**Estratto scelto:**
>>
Ve la ricordate Hello Kitty, la gattina antropomorfa, muta, simbolo dell’ideologia Kawaii e stemma di una generazione di Scene Queens? Bene, ora dimenticatela per sempre.

La Sanrio, portavoce dell’ideologia più confettosa della storia del Giappone, ha deciso di abbandonare le vecchie icone bidimensionali, silenziose e color pastello e lasciar spazio – nel 2016 – a Retsuko, amalgama tragicomico di kawaii e brutalità. La vita di Retsuko, venticinquenne e impiegata nel reparto contabilità di un’azienda di Tokyo, è al centro dell’anime targato Sanrio ma prodotto da Netflix: Aggretsuko.

Aggretsuko

L’importante in questo caso è non farsi abbindolare dai disegni teneri e dai colori sgargianti. C’è poco da essere allegri. Aggretsuko è infatti una brutale immagine in chiave antropomorfa di cosa voglia dire essere una ragazza indipendente oggi. Retsuko vive una realtà crudele e a tratti esasperata, tra un lavoro ripetitivo e le angherie del suo capo – Ton, un grasso maiale maschilista e misogino – senza un briciolo di soddisfazione. L’unica sua valvola di sfogo? Il karaoke death metal.

Piuttosto che sfogarsi su chi le sta intorno – come fanno del resto gli altri personaggi della serie – la nostra beniamina preferisce distruggere le sue corde vocali a suon di growl.

Nella quotidianità – prima di chiudersi in una stanza insonorizzata – Retsuko è una normalissima impiegata, a tratti fin troppo accondiscendente e responsabile. Per questo motivo è un essere mediocre, condannata a una vita poco soddisfacente alla ricerca di un posto nella società. Emblematico è in questo senso il suo desiderio di accasarsi e avere una famiglia, in primis per licenziarsi e poi “perché lo fanno tutti”.
<<
**Dati dell'esercizio:**
>>
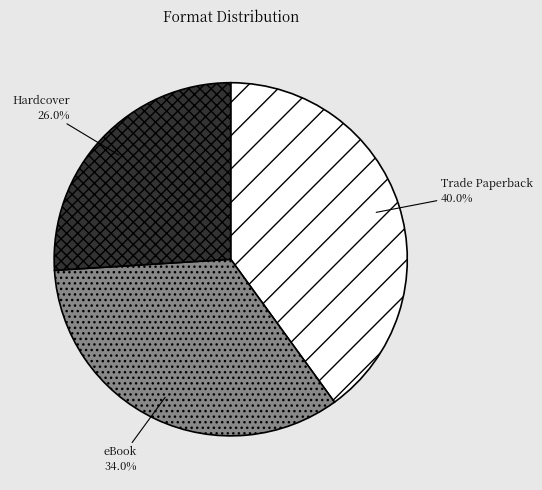

To the nearest percent, what portion does Trade Paperback represent?

40%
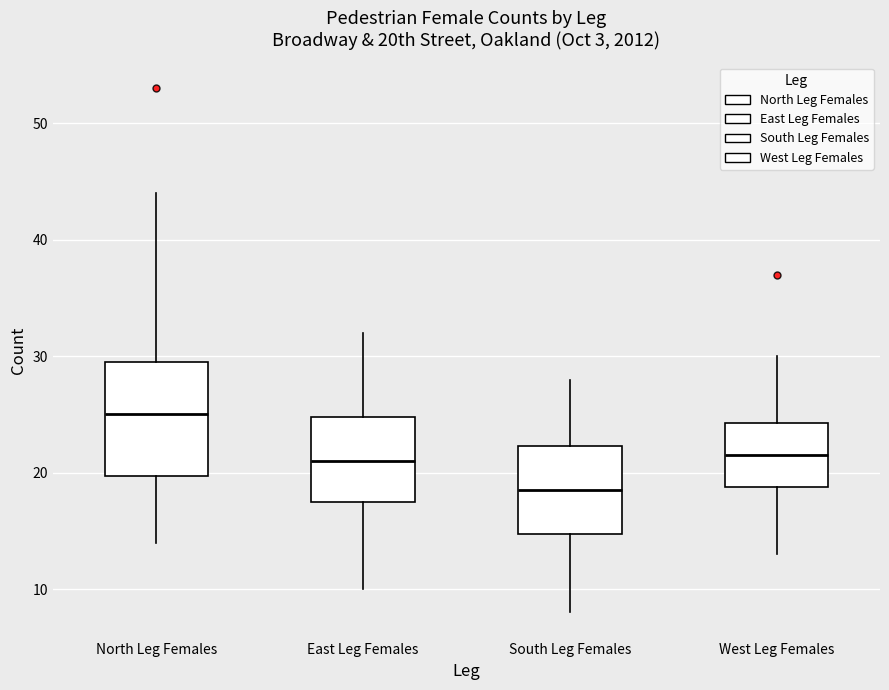

Comparing the boxes themselves (not the whiskers), which one is the tallest?

North Leg Females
<<
**Compito assegnato 1:** Secondo l'estratto scelto, qual è l'unica valvola di sfogo di Retsuko?
**Compito assegnato 2:** Trascrivi parola per parola l'estratto scelto tra "Ve la ricordate" e "da Netflix: Aggretsuko.", estremi inclusi.
I dati non hanno alcun ruolo qui.

**Soluzione svolta 1:** Il karaoke death metal.

**Soluzione svolta 2:**
Ve la ricordate Hello Kitty, la gattina antropomorfa, muta, simbolo dell’ideologia Kawaii e stemma di una generazione di Scene Queens? Bene, ora dimenticatela per sempre.

La Sanrio, portavoce dell’ideologia più confettosa della storia del Giappone, ha deciso di abbandonare le vecchie icone bidimensionali, silenziose e color pastello e lasciar spazio – nel 2016 – a Retsuko, amalgama tragicomico di kawaii e brutalità. La vita di Retsuko, venticinquenne e impiegata nel reparto contabilità di un’azienda di Tokyo, è al centro dell’anime targato Sanrio ma prodotto da Netflix: Aggretsuko.